Наконец мы уговорили его поехать с нами в райцентр. Избу закрыли на большой амбарный замок. Как ни упрашивали Верхососова оставить а замке ключ, ни в какую. «Нет, в это время здесь никто не может быть, а порядок есть порядок, раз закрыто — не лезь, значит, чужой дом». Я возразил: а если случайный путник набредет или понадобится ему переночевать, обогреться? Луноход добавил яснее: ни один замок в тундре не удержит, надо — дверь взломают.

Не переубедили.

В райцентре Верхососов прожил пять дней и пришел утром ко мне на квартиру.

— Командование, пора домой, — сказал он с порога.

Я как раз занимался расшифровкой его полевого дневника, куда заносились сведения о летающей дичи в заказнике. Верхососов, как только был зачислен в, штат охотинспекции, сразу выдал: неграмотен, протоколы составлять не способен, пугнуть — пугну, можно даже ружье отобрать, а протоколы — не. Мы уставились на него, потом на заявление. Оно было написано школьным почерком. Как — неграмотный? А как заведовал на Курилах тепличным хозяйством? Однако Верхососов непреклонно объяснил, что рос на отшибе в семье лесника, в школу ходить было далеко, потом сам не захотел, а на Курилах всем делопроизводством ведала жена, работница тепличного хозяйства, он лишь командовал.

Вроде убедительно, хотя совершенно немыслимо. Ни я, ни мой начальник еще не встречали пожилого человека, исколесившего почти всю страну, но абсолютно неграмотного.

Короче, договорились, что Верхососов цифрами будет регистрировать пролетающих птиц. Счет он знал по деньгам, знал якобы и несколько букв алфавита. Теперь в полевом дневнике эти записи выглядели столицами корявых больших цифр и букв: «жу», «ут», «гу», «гн». Соответственно это означало: «журавли», «утки», «гуси», «гнездо».


— Проходи, Устиныч. Как зубы?

— Еще не привык, ляскают, язви их в душу.

— Да что же ты у порога стоишь, проходи! — Я вскочил и пожал ему руку.

Он потоптался смущенно, стянул ушанку, по не сдвинулся с места.
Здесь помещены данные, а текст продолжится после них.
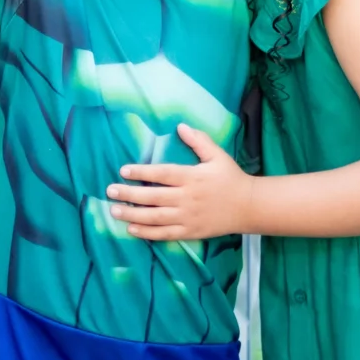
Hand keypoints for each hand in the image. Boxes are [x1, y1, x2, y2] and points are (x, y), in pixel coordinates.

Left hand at [107, 124, 254, 240]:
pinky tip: (131, 229)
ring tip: (114, 211)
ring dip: (133, 214)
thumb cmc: (231, 178)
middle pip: (153, 197)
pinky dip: (147, 233)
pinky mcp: (190, 232)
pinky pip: (165, 234)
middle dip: (129, 194)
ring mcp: (188, 217)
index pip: (162, 174)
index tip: (123, 170)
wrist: (249, 206)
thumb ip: (198, 140)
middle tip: (110, 191)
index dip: (141, 172)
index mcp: (192, 177)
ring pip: (155, 218)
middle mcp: (187, 198)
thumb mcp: (217, 155)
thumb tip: (180, 126)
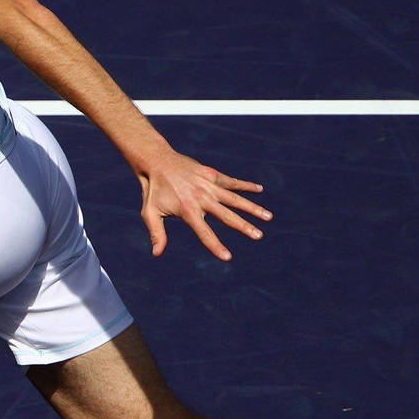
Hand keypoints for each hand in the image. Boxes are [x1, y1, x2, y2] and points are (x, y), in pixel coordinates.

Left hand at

Мне никогда не приходилось видеть Верхососова таким робким и даже стеснительным. Однако упрямый подбородок напоминал о твердости характера.

— Нет, нет, Свистофорыч. Я постою тут. Чай попил, рассиживаться некогда. Вертаться надо. Там дом, мало ли что…

— Как хочешь. А чего так быстро? Отдохнул бы еще, Походи в кино, баню, закупи все необходимое…

— Нет, нет. Пора. Баню я сам себе устрою. От кино у меня голова болит. Пора.

Я снова стал упрашивать егеря пройти в комнату, попутно выясняя, почему он так спешит в тундру, где его никто не ждет. Уж не обидел ли кто?

— Войди, командование, в мое понятие, войди. Тут мне все не так, да и люди кругом… Теснота. Копотно и дымно… Кашлять вот начал. Одним словом, вызывай Лунохода — пусть готовит свой механизм.

Отправил я их на другой же день. Верхососова провожал его друг, колхозный счетовод Драгомерецкий.

Я пожаловался ему на странное поведение егеря — даже в комнату не прошел.

Дратомерецкий схватил меня за пуговицы и громко закричал, икая:

— Мы с ним, эк, жили на Лососевой. С тех пор и дружим, эк! Удивляюсь, как он отважился у меня жить. Ни к кому никогда не ходит: боится, что к нему ответно в гости придут. А он этого не любит. Отшельник, эк!

— Хозяйка ему нужна. Где ее взять?

Драгомерецкий заложил руки за спину и нервно зашагал по комнате. Затем снова схватился за мою пуговицу.